When I stopped in the sun to look across the harbour, all was silent.  Even the wind was quiet.  Coming towards me on the path was a tiny human.  I thought I saw a dog beside, but a minute of walking towards each other proved that to be a mirage.  This was the only person I had seen so far … and I had an apparently strange thought.  “Make a contribution to his life, Bruce.”  When we reached each other, we both stopped and smiled.  And talked for five minutes – about the sketchy footing, the sun on our faces, the beauty of Port Stanley, and his home, Port Dover.  Just ordinary chat, but I knew that the contribution was made, in both directions.

When I got a clear view of the lake, I saw that the ice was all tumbled up, especially at the horizon.  Four little specks of humanity were way out there, frolicking on the white sculptures.  Now the wind was blasting hard.  Although I had thoughts of an heroic shoreline amble, my face turned itself onto a street that parallels the beach, where buildings would protect me from the breeze.  Ahh.  Heat those bones, Mr. Sun!

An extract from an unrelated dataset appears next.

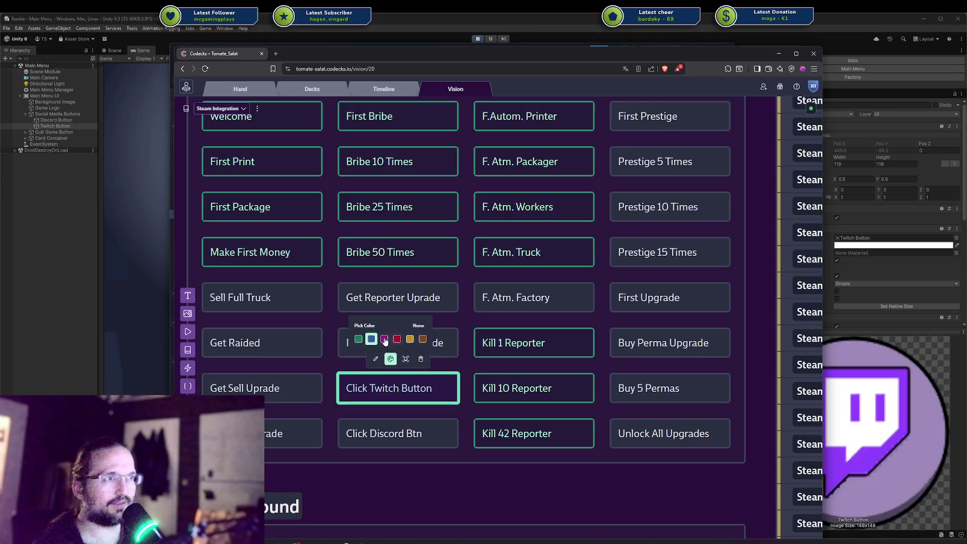
pyautogui.scroll(-2, 618, 299)
pyautogui.scroll(-3, 618, 298)
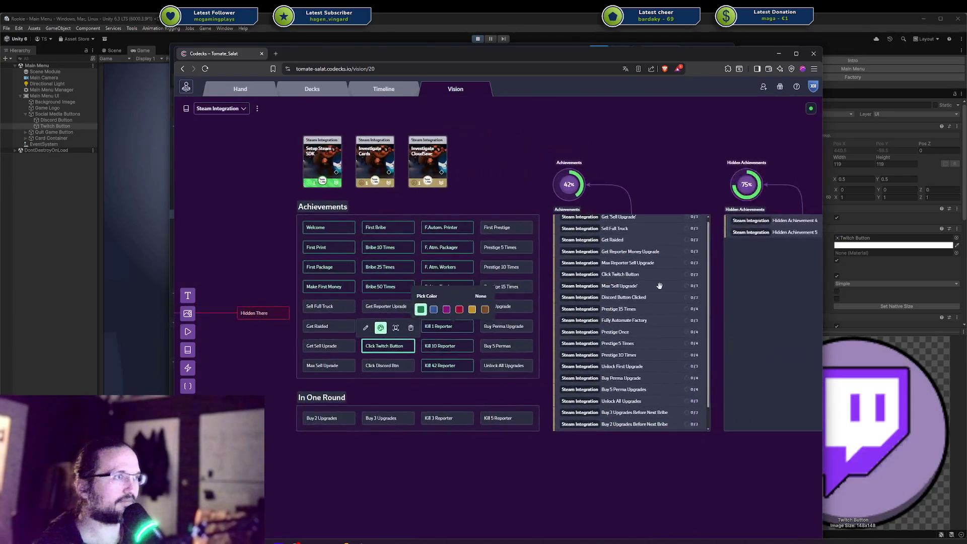
pyautogui.press('ctrl+plus')
pyautogui.press('ctrl+plus')
pyautogui.press('ctrl+plus')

I walked by GT’s on the Beach, a roadhouse with a large patio facing the water.  Jody and I had sat on that patio many times over the years, watching the seagulls, watching the volleyball players, watching each other.  I was stopped by my sorrow.  A tree overhung the table where we often sat.  And Jody spoke.  “Yes, Bruce, I am this tree too, and I want you to sit under it again come the summer, hopefully with friends.  I’ll be there too, husband.”  I’m sure you will, my dear wife.  I’ll do as you ask.

At the end of the street was a dipsy doodle path that wound between tiny cottages before emerging onto another road, one with grand old homes.  And on I went.  After climbing an asphalt hill and turning right, I came upon a back alley that Jody and I had often enjoyed.  Some backyards faced me, and some front ones, as the alley led me on within the wonders of silence.  A wooded hill to my right showed me patterns of sun and shadow among the trees, where Jody welcomed me over and over again.

Eventually I emerged from my reverie into the moving cars of downtown.  Cold it was, which suggested the need for hot chocolate.  So I sat in a café as my hostess melted chocolate and added whipped cream and cinnamon.  What a worthy conclusion to an afternoon out in the world.

Silence, crunchy snow, wind in my face, sun in my soul.   I liked them all.